-- Opening Marker --

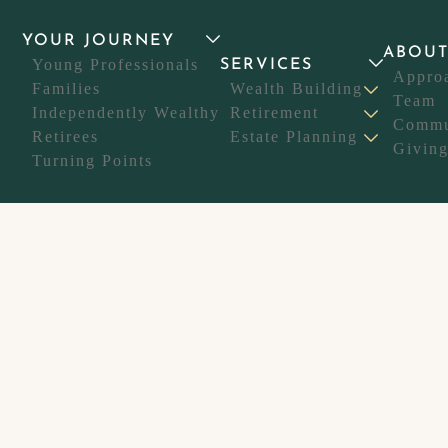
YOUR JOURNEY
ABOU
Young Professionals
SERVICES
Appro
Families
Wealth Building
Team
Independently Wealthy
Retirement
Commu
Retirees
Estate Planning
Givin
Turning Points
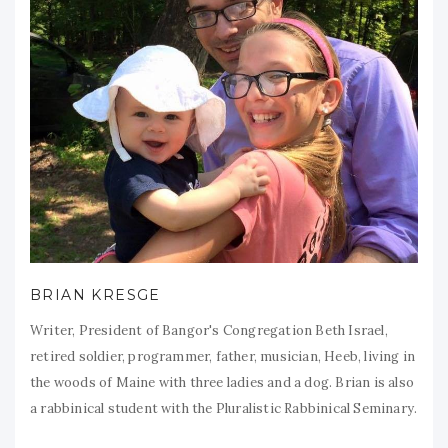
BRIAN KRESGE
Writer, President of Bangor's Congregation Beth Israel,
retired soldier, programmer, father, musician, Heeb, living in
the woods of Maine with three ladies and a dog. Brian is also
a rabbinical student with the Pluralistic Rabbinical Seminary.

-- Closing Marker --
-- Opening Marker --

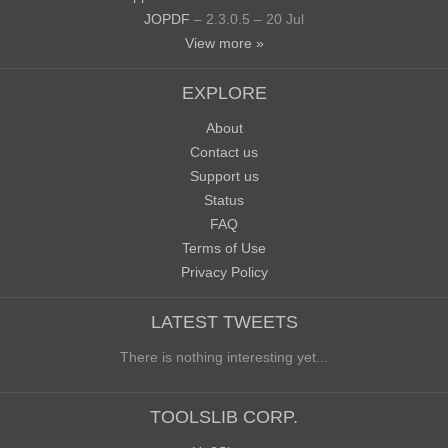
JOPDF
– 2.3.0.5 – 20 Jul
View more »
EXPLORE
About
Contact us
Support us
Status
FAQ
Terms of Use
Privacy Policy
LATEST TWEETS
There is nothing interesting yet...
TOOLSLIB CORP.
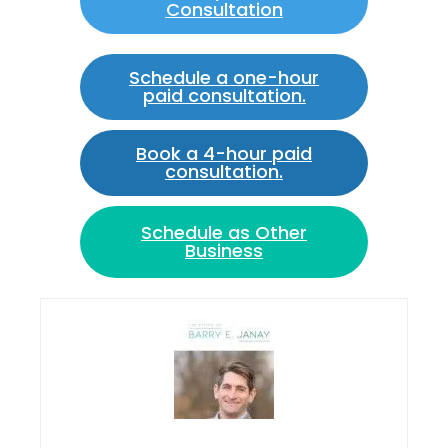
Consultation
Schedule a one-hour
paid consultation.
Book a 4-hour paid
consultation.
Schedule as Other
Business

-- Closing Marker --
-- Opening Marker --

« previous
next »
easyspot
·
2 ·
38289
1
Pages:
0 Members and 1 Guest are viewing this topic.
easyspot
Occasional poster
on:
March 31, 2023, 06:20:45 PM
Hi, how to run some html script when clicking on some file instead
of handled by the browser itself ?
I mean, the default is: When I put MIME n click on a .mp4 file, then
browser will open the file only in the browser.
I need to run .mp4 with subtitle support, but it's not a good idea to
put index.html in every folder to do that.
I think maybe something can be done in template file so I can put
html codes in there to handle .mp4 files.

-- Closing Marker --

### EXERCISE AIM
Copy out the lines of the records beginning with the line that contains "YOUR JOURNEY" and ending with the line that contains "Turning Points", including both of those lines.

### TASK SOLUTION
YOUR JOURNEY
ABOU
Young Professionals
SERVICES
Appro
Families
Wealth Building
Team
Independently Wealthy
Retirement
Commu
Retirees
Estate Planning
Givin
Turning Points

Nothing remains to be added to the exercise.